Some mention or board action on the termination might’ve been expected.
If it came up, though, this reporter certainly missed it.
In fact, even though a number of votes were taken during the brief meeting, it’s tough to say what, exactly, the board acted on at all.
As has become standard practice for the Greenwood School Board, the board members flipped through thick printed packets, with Superintendent Montrell Greene pointing them to particular pages before taking a vote.
What exactly was passed was never noted. Even the general outlines of the topic at hand — personnel decisions? changes to board policy? purchase agreements? — were tough to decipher. The board’s printed agenda usually provides a vague map but few concrete clues about what’s actually under discussion.
Discussions and debates occasionally break out at board meetings, but far more often, written proposals are quietly voted on. Even when items come up for brief discussion, board members usually speak cryptically, giving minimal indication of what it is they’re actually looking at.
A public records request can usually turn up the documents — and the details — that were voted on, but public bodies have up to seven business days to respond to any request, meaning the district can wait until nearly its next board meeting before turning over any records.
Voting on written proposals without any open discussion is likely legal under Mississippi’s Opening Meetings Law.
Even if this practice stays true to the letter of the law, though, it certainly runs afoul of its spirit.
Outside of certain exemptions for discussions of sensitive issues, such as ongoing legal matters or the personal details of individual employees, public bodies are required to hold their meetings out in the open and make their decisions in public view.
By staying mum on the topics up for a vote — even when the “yays” and the “nays” are voiced publicly — the board leaves the public in the dark about just what the district is up to.
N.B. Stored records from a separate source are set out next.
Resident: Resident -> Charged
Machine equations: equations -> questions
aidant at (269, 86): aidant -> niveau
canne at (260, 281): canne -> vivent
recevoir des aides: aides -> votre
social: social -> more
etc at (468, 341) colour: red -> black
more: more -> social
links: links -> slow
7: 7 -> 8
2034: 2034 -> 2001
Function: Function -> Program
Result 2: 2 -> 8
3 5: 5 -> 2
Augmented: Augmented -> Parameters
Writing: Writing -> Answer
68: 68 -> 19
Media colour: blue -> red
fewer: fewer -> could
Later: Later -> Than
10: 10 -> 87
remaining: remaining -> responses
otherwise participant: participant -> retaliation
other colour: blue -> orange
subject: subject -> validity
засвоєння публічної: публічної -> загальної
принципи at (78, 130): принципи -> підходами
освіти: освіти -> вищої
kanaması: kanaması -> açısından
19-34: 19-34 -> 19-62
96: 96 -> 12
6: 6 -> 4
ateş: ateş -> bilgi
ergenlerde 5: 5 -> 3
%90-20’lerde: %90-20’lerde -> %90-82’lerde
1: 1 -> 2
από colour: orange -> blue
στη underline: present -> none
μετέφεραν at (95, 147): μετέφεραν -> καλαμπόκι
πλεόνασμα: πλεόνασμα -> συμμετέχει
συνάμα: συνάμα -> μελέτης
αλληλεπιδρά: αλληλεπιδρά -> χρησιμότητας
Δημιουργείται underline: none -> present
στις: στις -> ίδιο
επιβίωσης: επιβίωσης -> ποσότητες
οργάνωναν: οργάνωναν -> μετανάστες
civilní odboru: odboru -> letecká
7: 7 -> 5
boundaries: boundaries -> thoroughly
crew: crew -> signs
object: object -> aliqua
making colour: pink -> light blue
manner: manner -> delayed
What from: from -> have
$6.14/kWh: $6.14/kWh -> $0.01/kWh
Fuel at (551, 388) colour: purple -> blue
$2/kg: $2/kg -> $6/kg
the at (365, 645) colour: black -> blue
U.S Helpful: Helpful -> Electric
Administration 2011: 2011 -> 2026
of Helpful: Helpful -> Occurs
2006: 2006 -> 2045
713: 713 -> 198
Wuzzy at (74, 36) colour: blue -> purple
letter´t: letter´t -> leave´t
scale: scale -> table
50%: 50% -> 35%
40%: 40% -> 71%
The Greenwood School Board is hardly the only public body that tries its best to skirt around the law, and it isn’t the worst. Plenty of other government bodies across the state have earned reputations for holding unannounced meetings or conducting votes in unjustified closed meetings.
Closer to home, the Leflore County School District’s board was cited by the state Department of Education for holding too many unnecessary specially called meetings and too many unexplained executive sessions before the district was taken over by the state last October.
Still, the opacity of the Greenwood district’s meetings is problematic, not least because the air of secrecy leads to suspicions — justified or not — of shenanigans and shady dealings.
It’s understandable that the Greenwood school board members and district administrators might not want to air out all their discussions and decisions in public — especially given the sensitivity of some of the board’s decisions and the board’s vocal critics in the community.
Still, even if all the board’s actions are aboveboard and made with the best of intentions, the district owes local taxpayers, parents, students and district employees a greater degree of openness and candor.
Transparency — and, occasionally, controversy — may create some headaches for district administrators and board members. Those, though, are the costs of working in the public sphere.
The public has a right to keep close tabs on what’s going on in its public schools. The district should do a better job of pulling back the curtain.